=== Exercise prompt ===
Starting at the top of the records below and ending with the line that contains "Detect if the", print each line exactly as written, skipping the pictures.

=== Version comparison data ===
********************

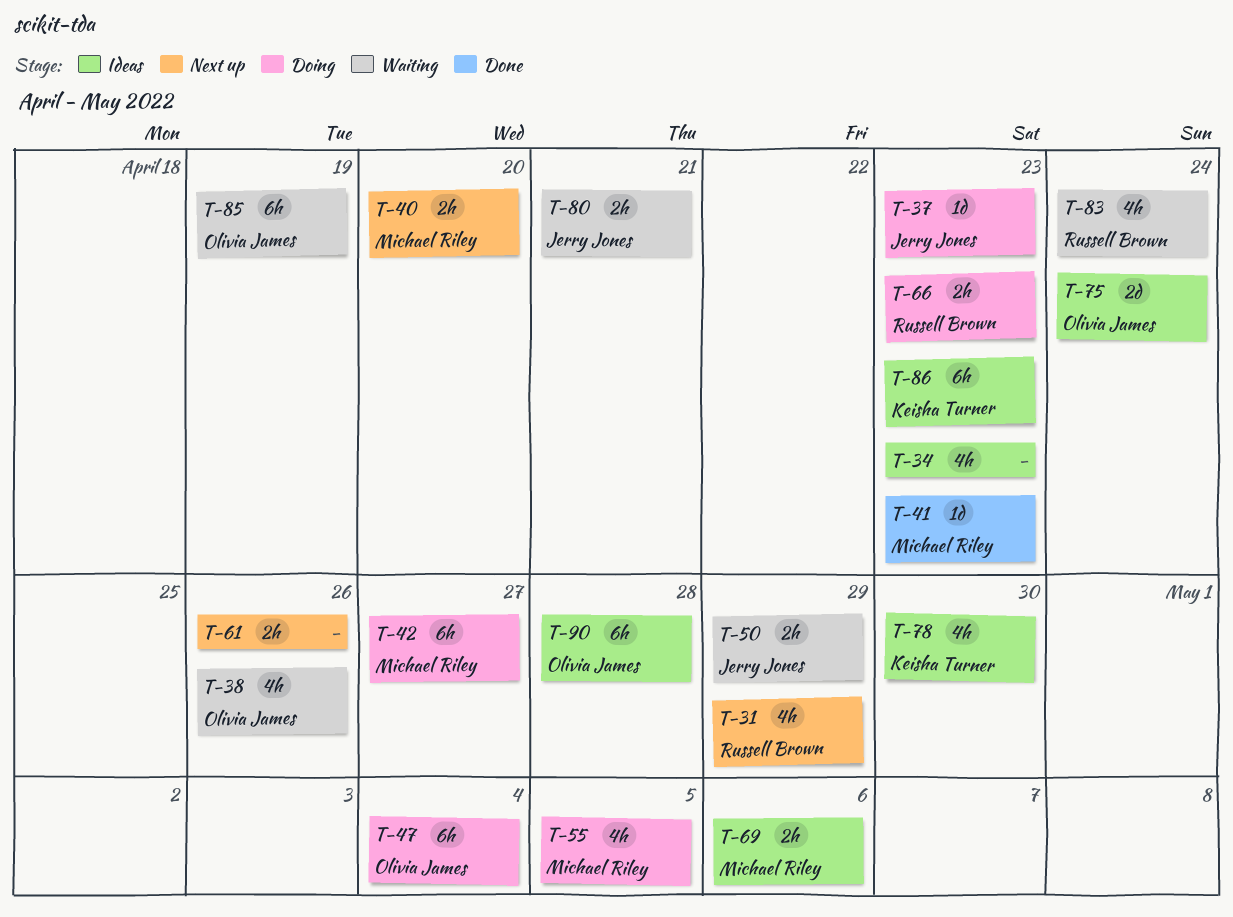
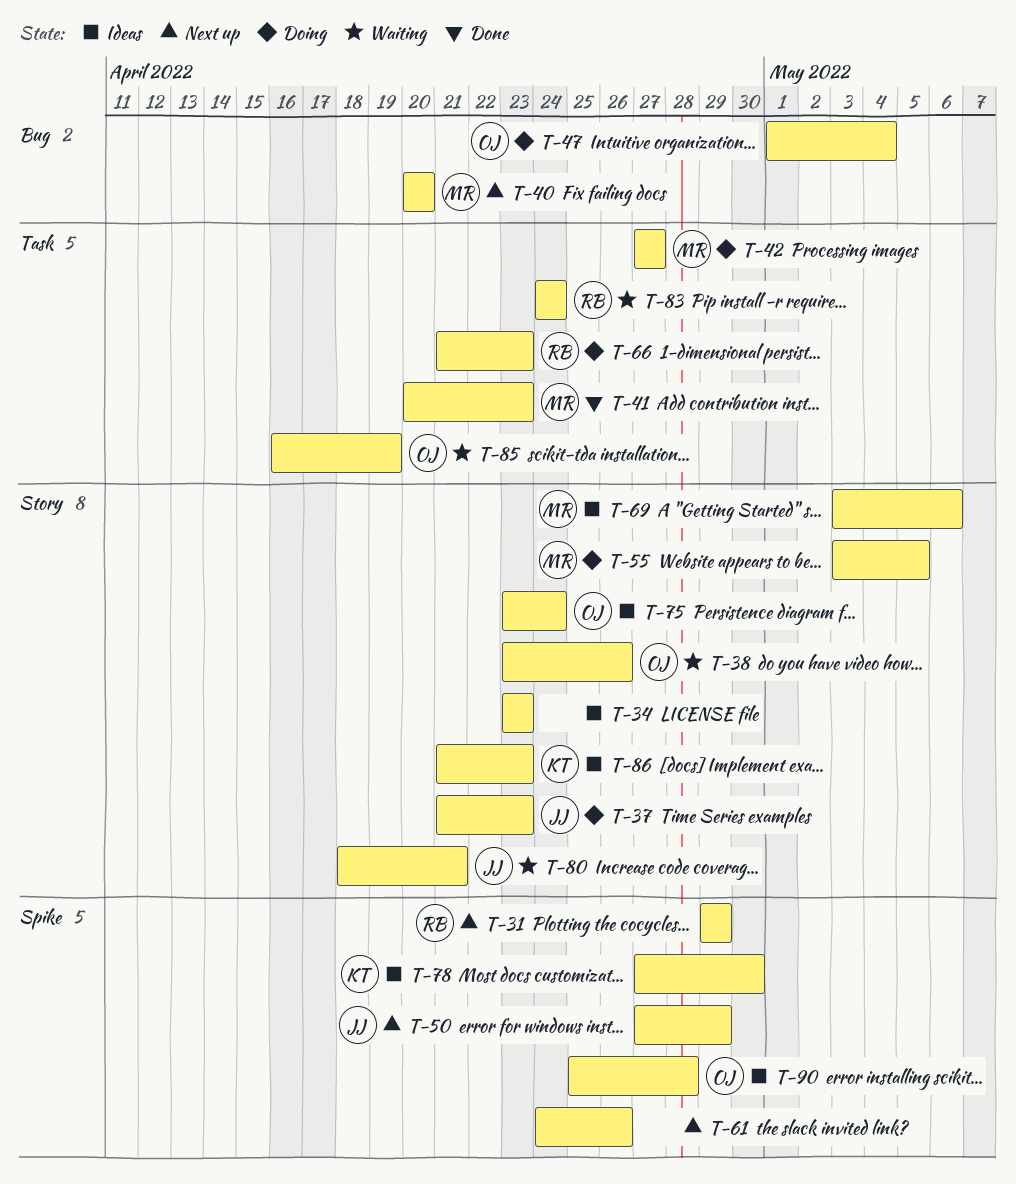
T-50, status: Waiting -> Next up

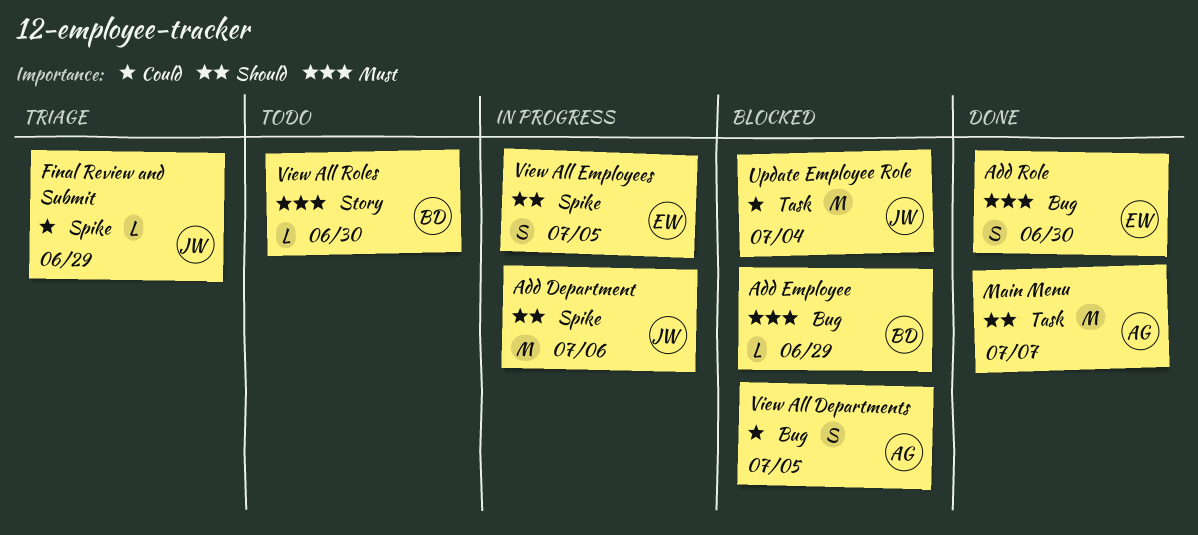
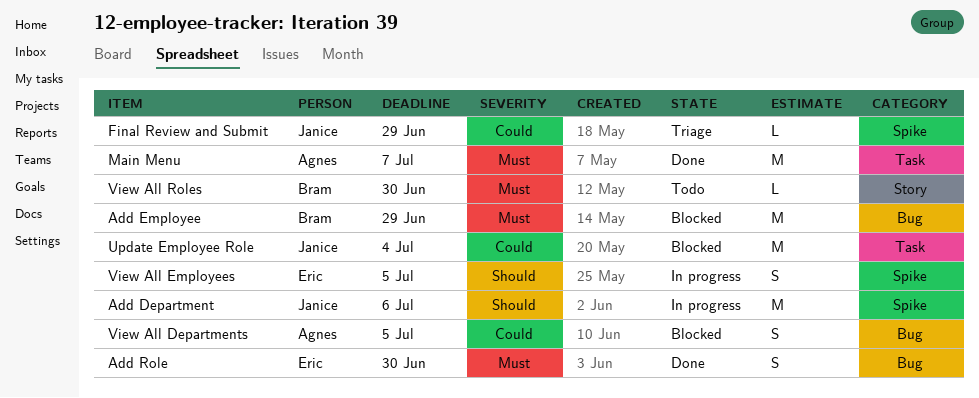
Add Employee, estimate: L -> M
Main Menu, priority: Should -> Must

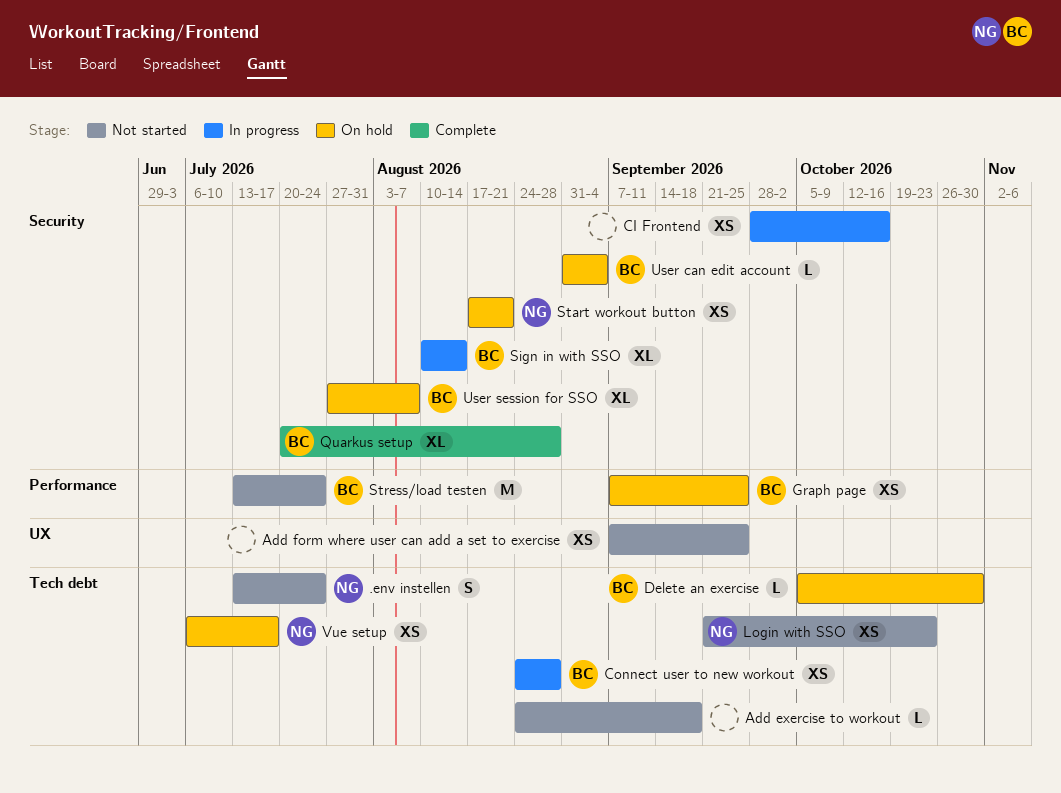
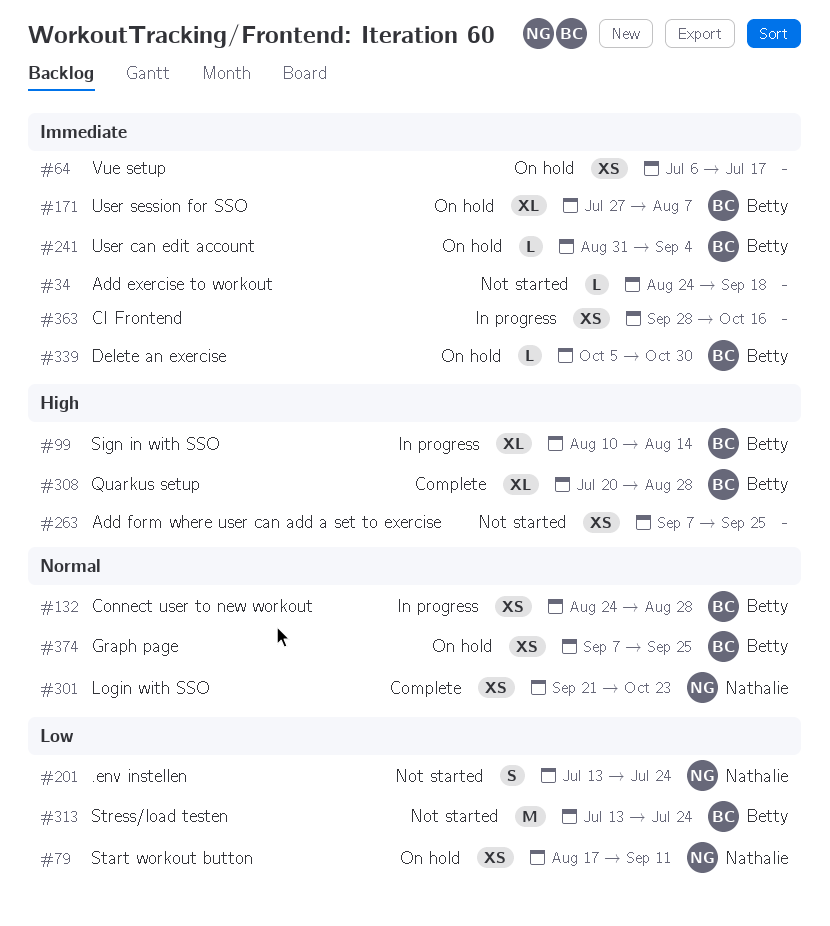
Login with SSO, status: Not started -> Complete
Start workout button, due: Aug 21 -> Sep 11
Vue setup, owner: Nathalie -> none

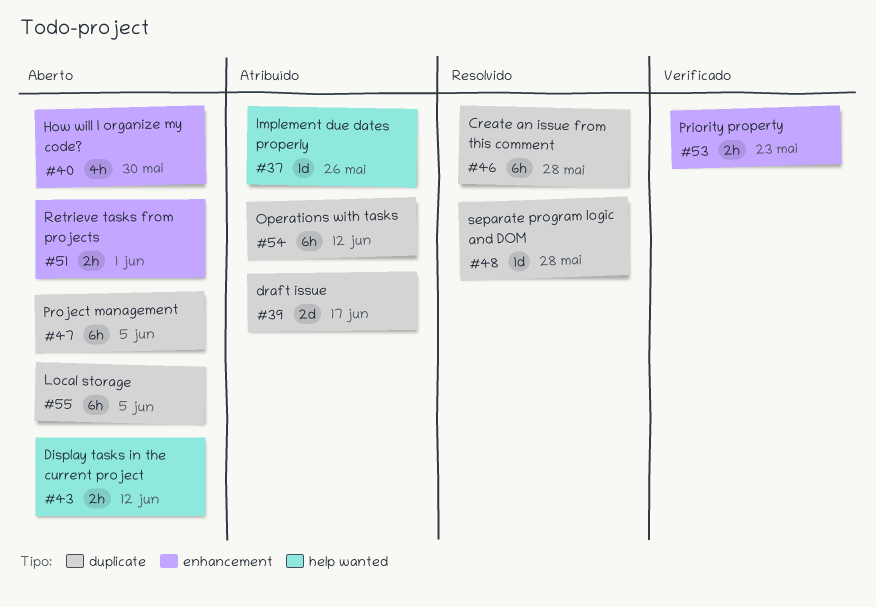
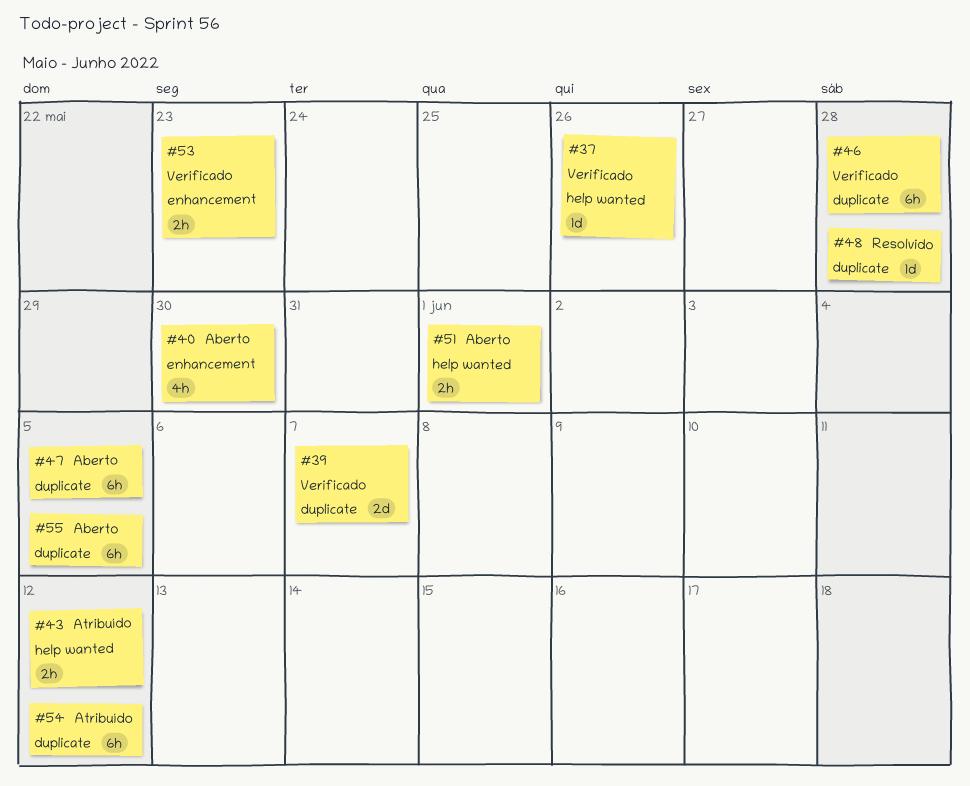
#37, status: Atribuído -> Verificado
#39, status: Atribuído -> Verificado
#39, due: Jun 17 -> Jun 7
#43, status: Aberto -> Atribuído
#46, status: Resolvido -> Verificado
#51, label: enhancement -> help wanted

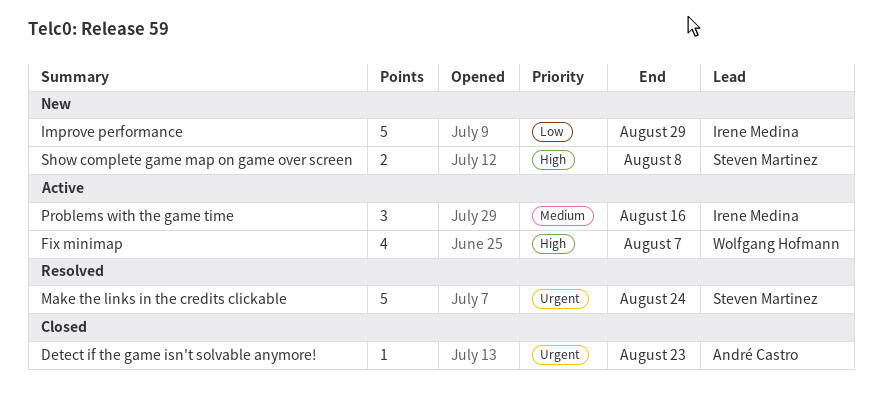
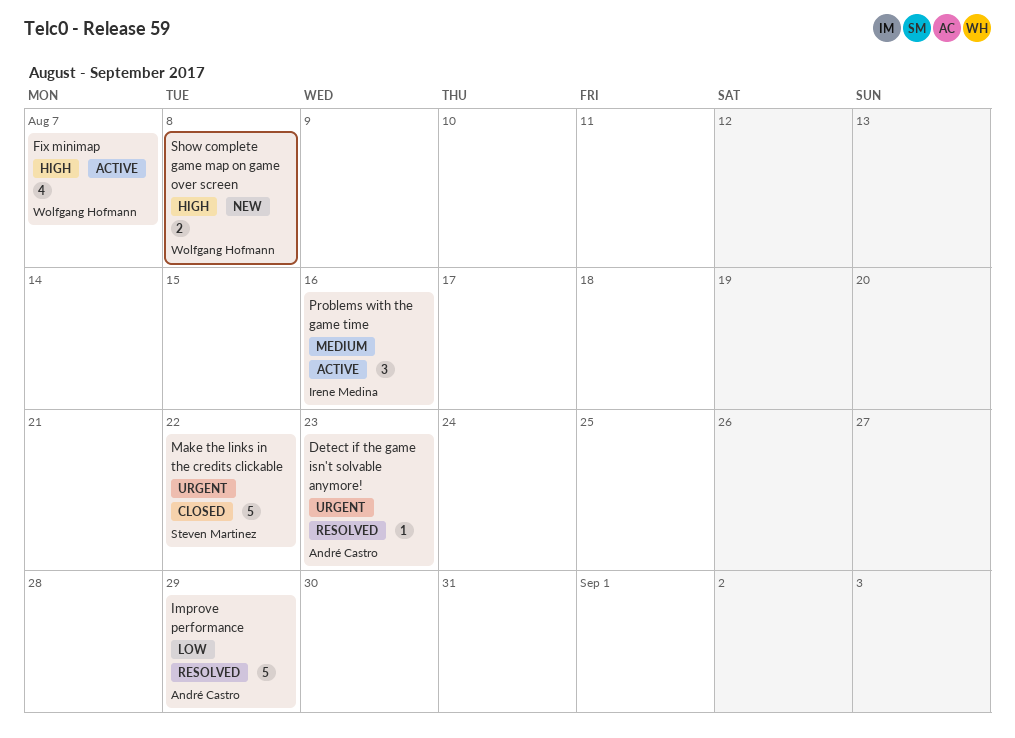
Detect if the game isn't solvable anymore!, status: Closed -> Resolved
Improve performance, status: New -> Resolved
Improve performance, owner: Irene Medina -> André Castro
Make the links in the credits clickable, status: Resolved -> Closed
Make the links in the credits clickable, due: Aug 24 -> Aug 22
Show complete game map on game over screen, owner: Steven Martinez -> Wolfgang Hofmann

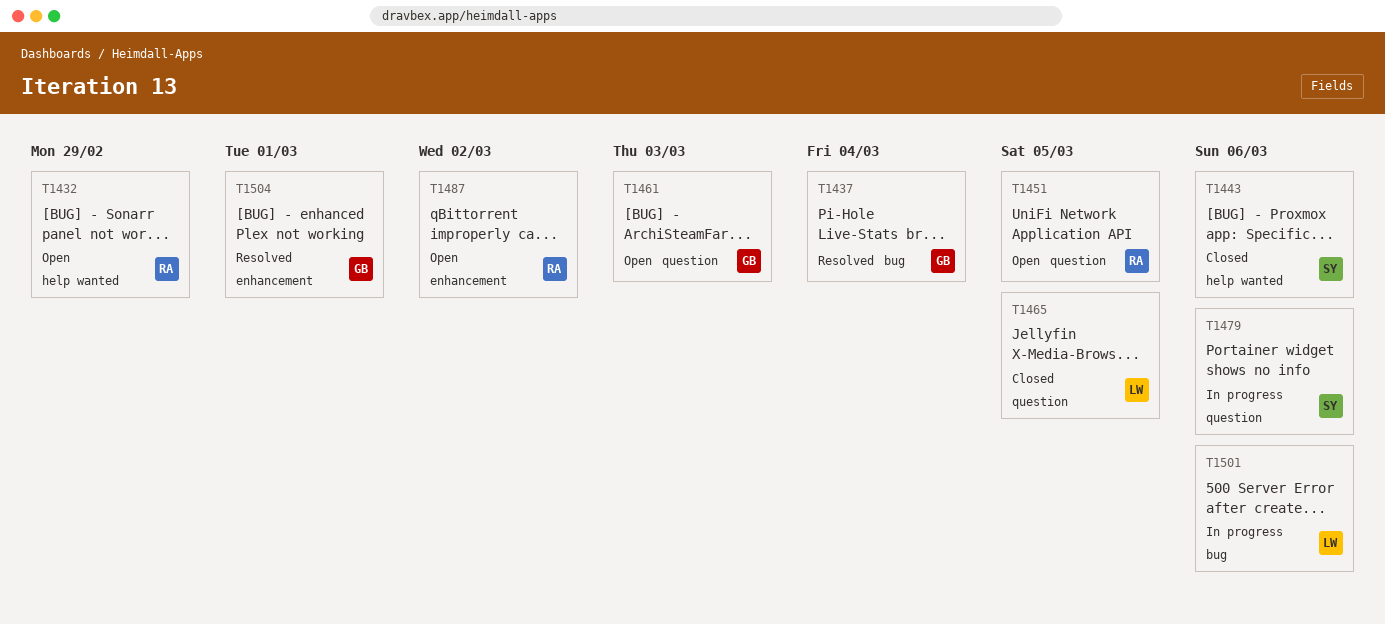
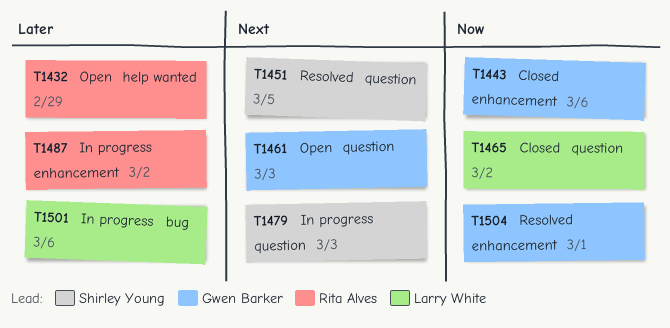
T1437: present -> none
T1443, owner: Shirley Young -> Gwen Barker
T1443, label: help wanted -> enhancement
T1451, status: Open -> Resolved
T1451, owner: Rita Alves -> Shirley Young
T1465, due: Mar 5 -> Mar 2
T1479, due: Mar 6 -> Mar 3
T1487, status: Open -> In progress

********************

=== Output for this exercise ===
T-50, status: Waiting -> Next up

Add Employee, estimate: L -> M
Main Menu, priority: Should -> Must

Login with SSO, status: Not started -> Complete
Start workout button, due: Aug 21 -> Sep 11
Vue setup, owner: Nathalie -> none

#37, status: Atribuído -> Verificado
#39, status: Atribuído -> Verificado
#39, due: Jun 17 -> Jun 7
#43, status: Aberto -> Atribuído
#46, status: Resolvido -> Verificado
#51, label: enhancement -> help wanted

Detect if the game isn't solvable anymore!, status: Closed -> Resolved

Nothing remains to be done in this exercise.